To be algorithm independant, you make sure you always identify the algorithm,
and don't mistakenly say "encrypted data" without specifying the mechanism.
During development of the standards, a good way to do that is to make sure
multiple mechanisms are specified. In this case, the theoretical (DSA) and the
practical (RSA).


I had the sense that what Dave was alluding to was something more.  It sounds 
like
an algorithm independent infrastructure, or maybe a multi-algorithm 
infrastructure
is a better way to say it.  (Dave, I don't want to put words in your mouth, but 
it
seemed to me this is what your 11/28 message was saying.)  This strikes me as a
good idea from a robustness point of view as has already been stated.  It seems
like we're saying on the one hand that this is a good idea, yet on the other 
that
everybody building to a lowest common denominator is all we're willing to do.
That seems a little disconnected to me.



Peter Gutman said it best a few weeks ago, shortly after RSA expired.
Something along the lines of "we all pretended to do DSA, but in reality
everyone did RSA."  For political reasons, the IETF bent over backwards to
avoid mandating patented technology.


I missed this statement the first time around, but I think it's probably
accurate.  However, consider just what it says about IETF's overall impact on
industry.  I think we take the whole MUST/SHOULD/MAY debate way too seriously.
Industry does what it wants.



Personally, I favor products that support LOTS of interoperability modes.

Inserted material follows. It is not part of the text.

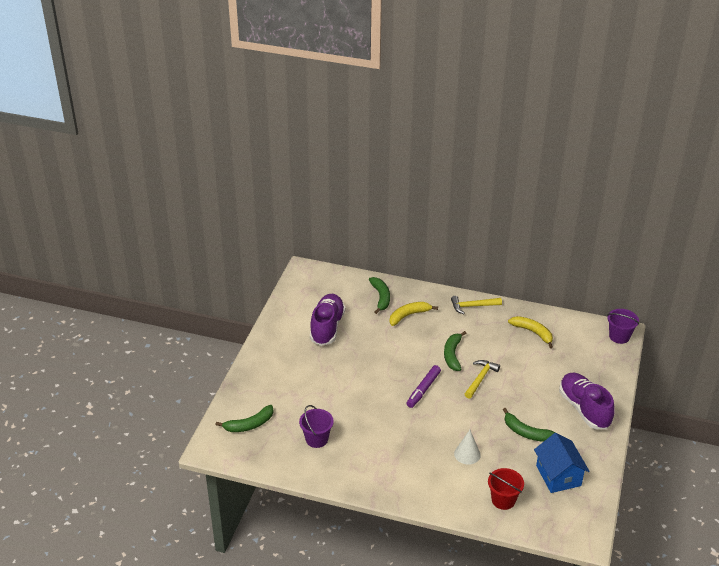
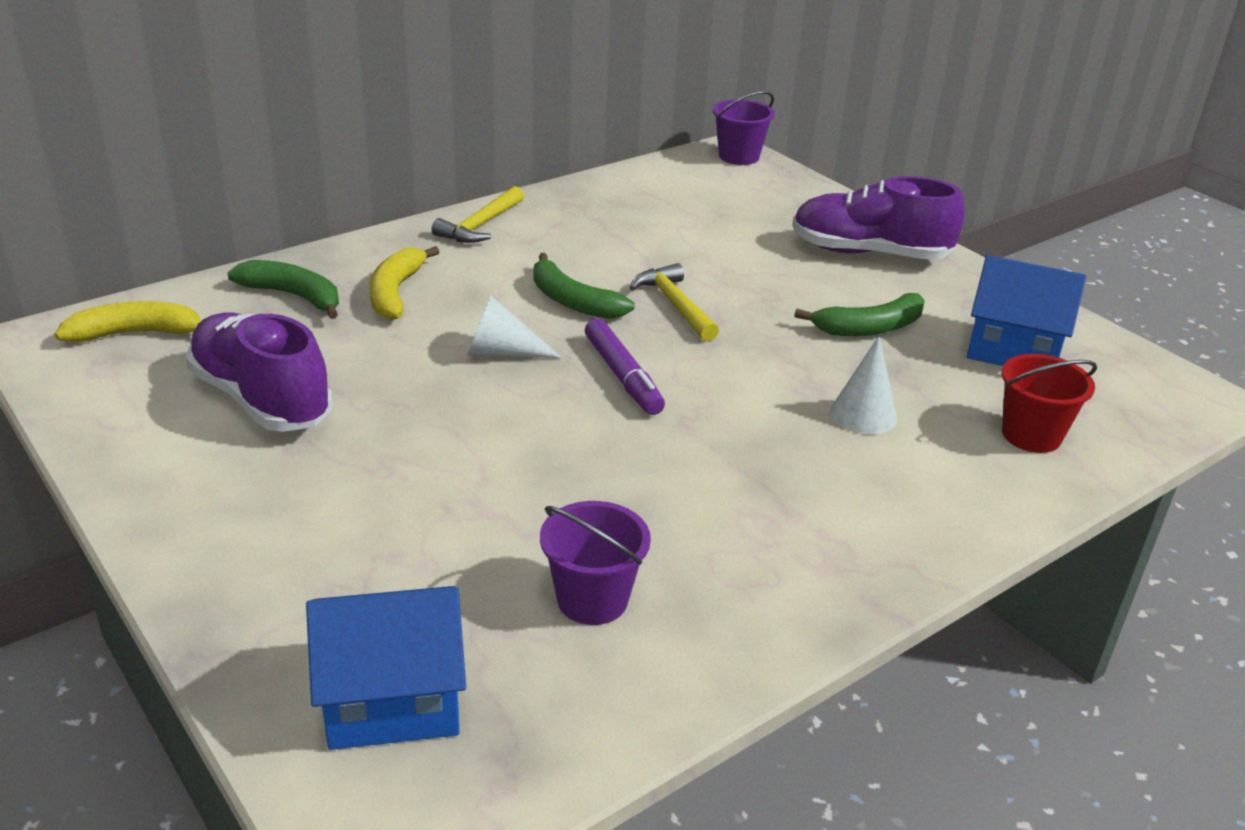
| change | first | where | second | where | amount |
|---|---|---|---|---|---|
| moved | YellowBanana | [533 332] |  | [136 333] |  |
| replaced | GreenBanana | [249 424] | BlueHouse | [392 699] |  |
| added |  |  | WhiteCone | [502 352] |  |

That's nonsensical.  Do you prefer BER over DER? :)


For some things, yes.  It's better for one-pass processing for instance.


The marketplace has decided and the common crypto mechanism is RSA, and
practically nobody cares about DSA.  Certainly, making DSA not MUST will not
hurt the DSA-using community.

It's not the IETF's job to raise the bar.  It's the IETF's job to make sure we
all speak the same language, and clearly that language is mod-exp.
        /r$

I agree on these points.


Cheers,
Chris B.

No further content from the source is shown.